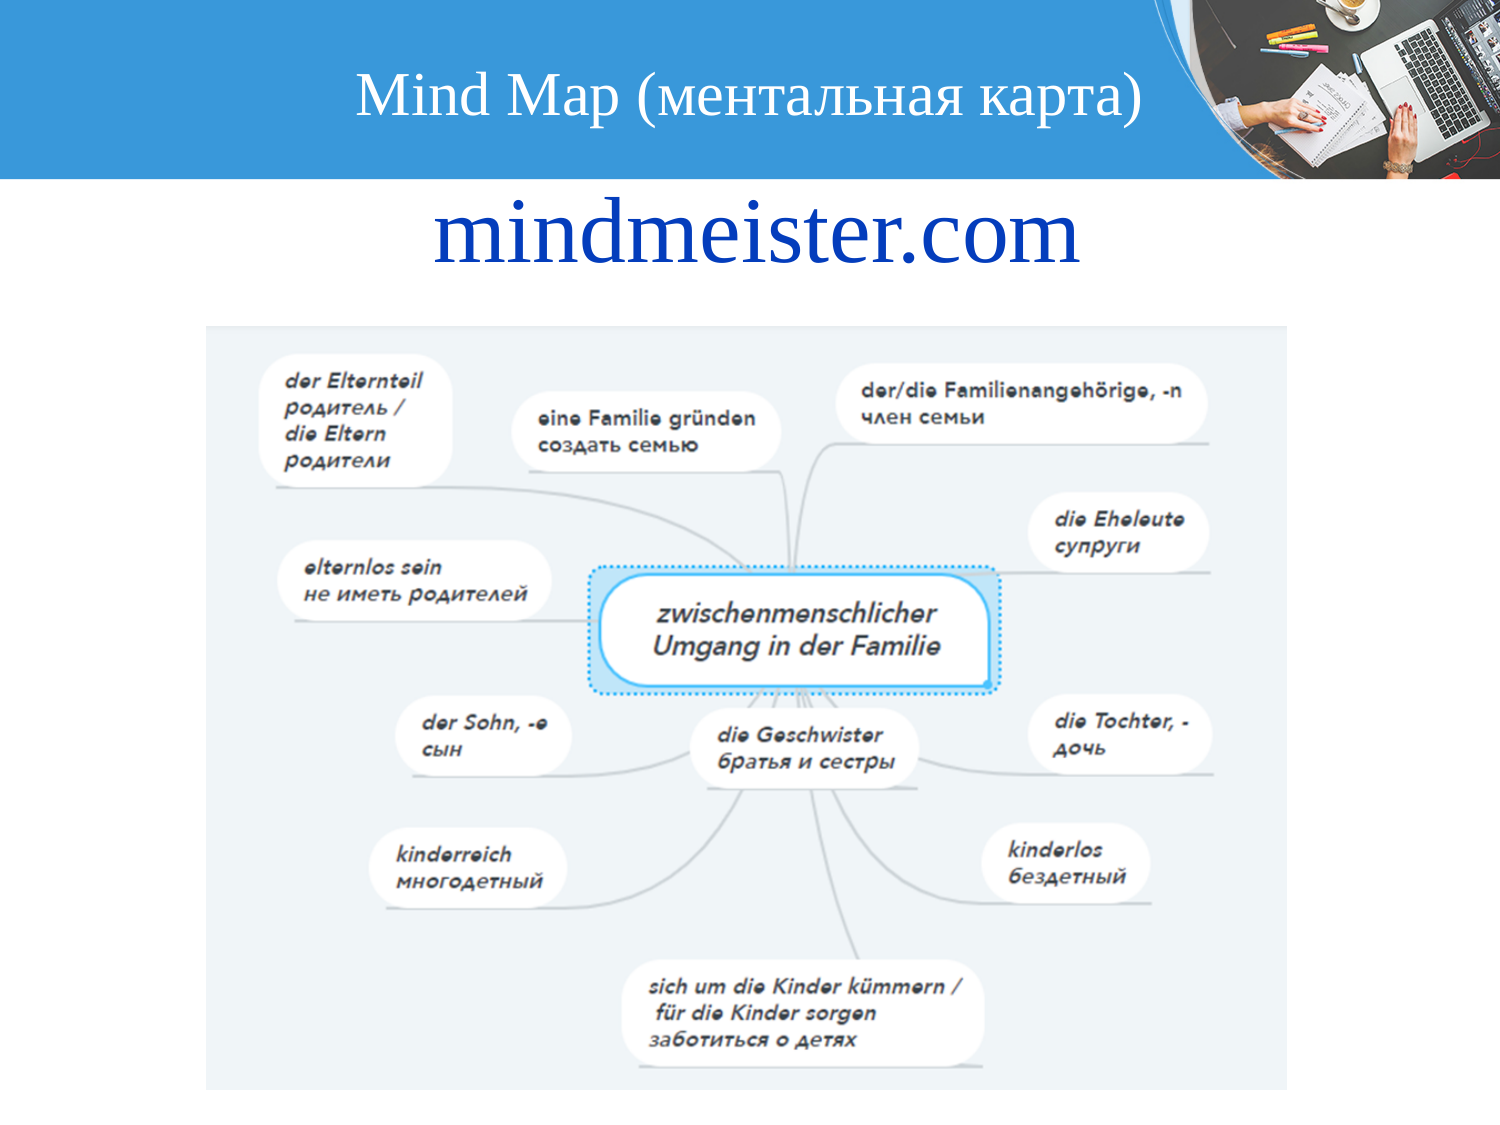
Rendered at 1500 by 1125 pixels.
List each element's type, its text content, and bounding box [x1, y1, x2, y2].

title Mind Map (ментальная карта) [0, 2, 1500, 179]
text_box mindmeister.com [419, 160, 1211, 289]
picture [0, 179, 1500, 1125]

* * * * * * *

## Try it
Repeat all entries exactly, pictures excluded.

## Reply
Rendered at 1500 by 1125 pixels.
List each element's type, its text content, and bounding box [x1, y1, x2, y2].

title Mind Map (ментальная карта) [0, 2, 1500, 179]
text_box mindmeister.com [419, 160, 1211, 289]
picture [0, 179, 1500, 1125]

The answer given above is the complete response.